New Wartime ‘Hidden London’ Exhibition Revealed

An image of the wartime Plessey aircraft underground factory on the Central line in 1941.
(VIA LONDON TRANSPORT MUSEUM)

A NEW exhibition that will give visitors the chance to experience part of an ‘abandoned’ London tube station is set to open at the London Transport Museum, Covent Garden, on October 11. In addition to the recreated sections of disused tube stations, Hidden London will feature displays, archive photos, films and artefacts. These will tell of such places as the Plessey aircraft underground factory which had 2,000 members of staff, mostly women, working in 5 miles (8km) of long tunnels on the eastern section of the Central line during the Second World War.

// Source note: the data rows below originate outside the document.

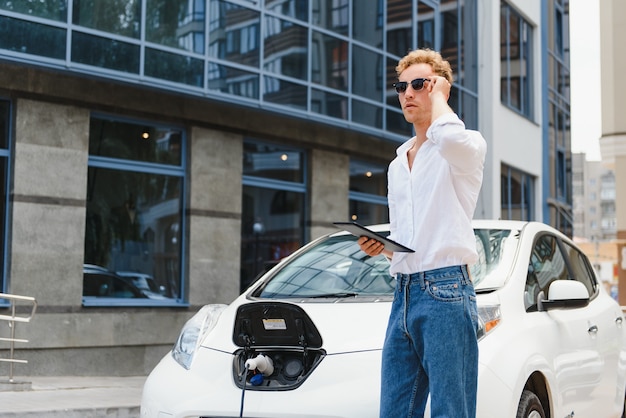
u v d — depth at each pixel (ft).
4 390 34.14
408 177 13.04
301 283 18.79
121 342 43.62
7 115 40.68
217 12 45.14
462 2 70.69
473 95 72.43
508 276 17.92
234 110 48.88
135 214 44.91
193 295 46.75
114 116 44.19
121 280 44.27
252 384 15.74
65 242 41.70
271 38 47.65
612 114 89.86
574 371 18.48
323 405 15.05
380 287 18.01
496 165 74.59
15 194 40.27
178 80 43.32
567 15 97.04
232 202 48.80
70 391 34.63
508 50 79.36
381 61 54.08
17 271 40.24
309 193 53.52
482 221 20.43
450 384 12.48
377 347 15.55
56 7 39.27
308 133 53.21
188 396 16.03
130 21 41.68
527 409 16.30
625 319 23.31
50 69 39.63
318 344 15.76
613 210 549.13
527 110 84.38
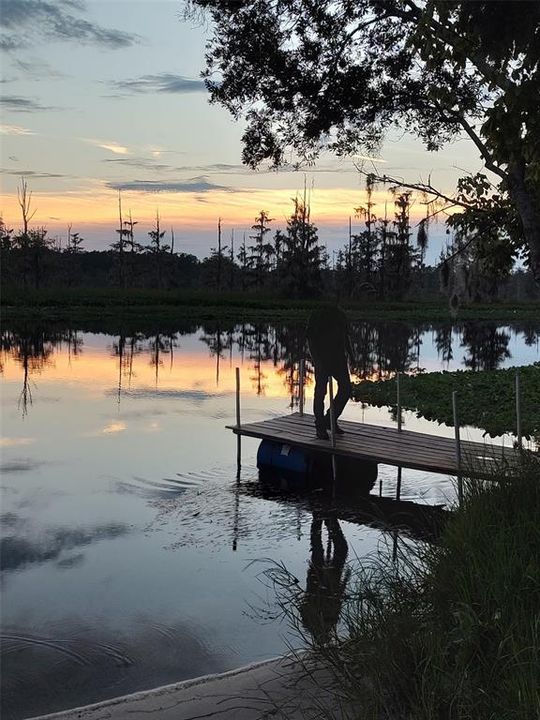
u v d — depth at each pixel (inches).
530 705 119.0
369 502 346.0
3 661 189.8
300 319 2255.2
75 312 2247.8
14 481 381.4
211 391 737.0
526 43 211.2
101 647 197.5
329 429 428.5
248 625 210.4
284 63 377.1
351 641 164.2
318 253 3538.4
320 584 241.3
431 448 387.5
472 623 141.3
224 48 384.2
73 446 468.8
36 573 252.8
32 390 727.7
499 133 212.5
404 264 3676.2
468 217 331.6
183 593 235.0
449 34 223.6
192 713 150.3
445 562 178.7
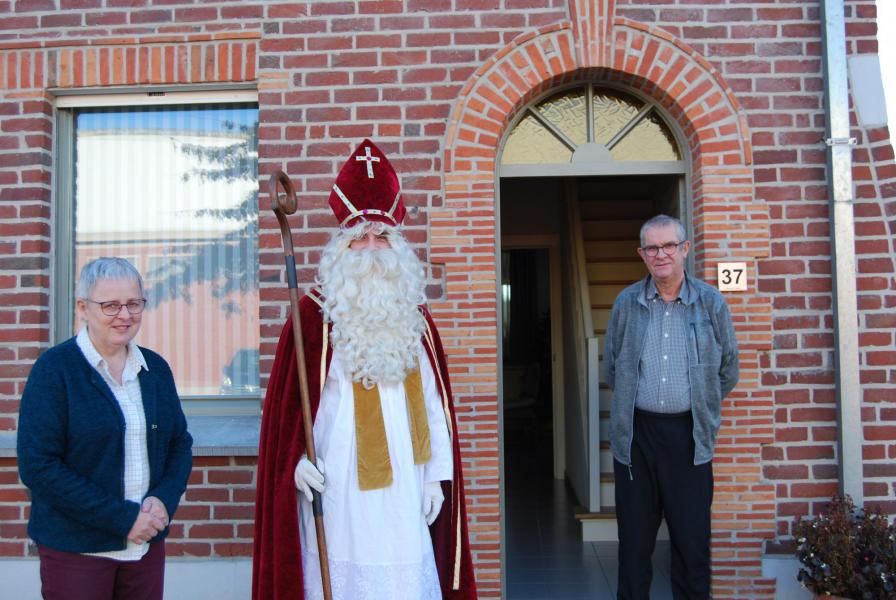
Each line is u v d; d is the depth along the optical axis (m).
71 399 2.30
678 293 3.30
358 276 2.51
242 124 4.11
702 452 3.26
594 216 6.12
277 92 3.82
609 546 5.00
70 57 3.89
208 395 4.09
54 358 2.35
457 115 3.75
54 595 2.33
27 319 3.86
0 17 3.90
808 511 3.66
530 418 8.99
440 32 3.79
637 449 3.33
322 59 3.81
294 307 2.50
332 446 2.46
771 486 3.67
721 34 3.75
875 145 3.71
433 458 2.57
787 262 3.71
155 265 4.13
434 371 2.65
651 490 3.35
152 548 2.49
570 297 5.98
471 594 2.63
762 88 3.74
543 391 8.85
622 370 3.37
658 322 3.30
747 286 3.68
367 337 2.48
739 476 3.66
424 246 3.75
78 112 4.14
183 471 2.57
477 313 3.72
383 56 3.80
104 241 4.14
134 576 2.46
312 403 2.48
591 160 3.96
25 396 2.31
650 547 3.36
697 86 3.73
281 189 3.79
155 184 4.15
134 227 4.14
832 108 3.64
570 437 6.36
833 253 3.65
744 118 3.71
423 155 3.78
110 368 2.44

The new display will also show how Winston Churchill took refuge in the Railway Executive Committee’s bomb-proof headquarters 73ft (22m) underground at Down Street station in Mayfair. The museum has recreated the dining room used by Britain’s wartime leader with tables, chairs, wine bottles, menu cards and ashtrays similar to those Winston Churchill would have used.

Some objects will be on public display for the first time, such as a 1939 architectural drawing of Down Street station before it was converted into a secret bunker. Hidden London. The exhibition opens on October 11 and runs to January 2021.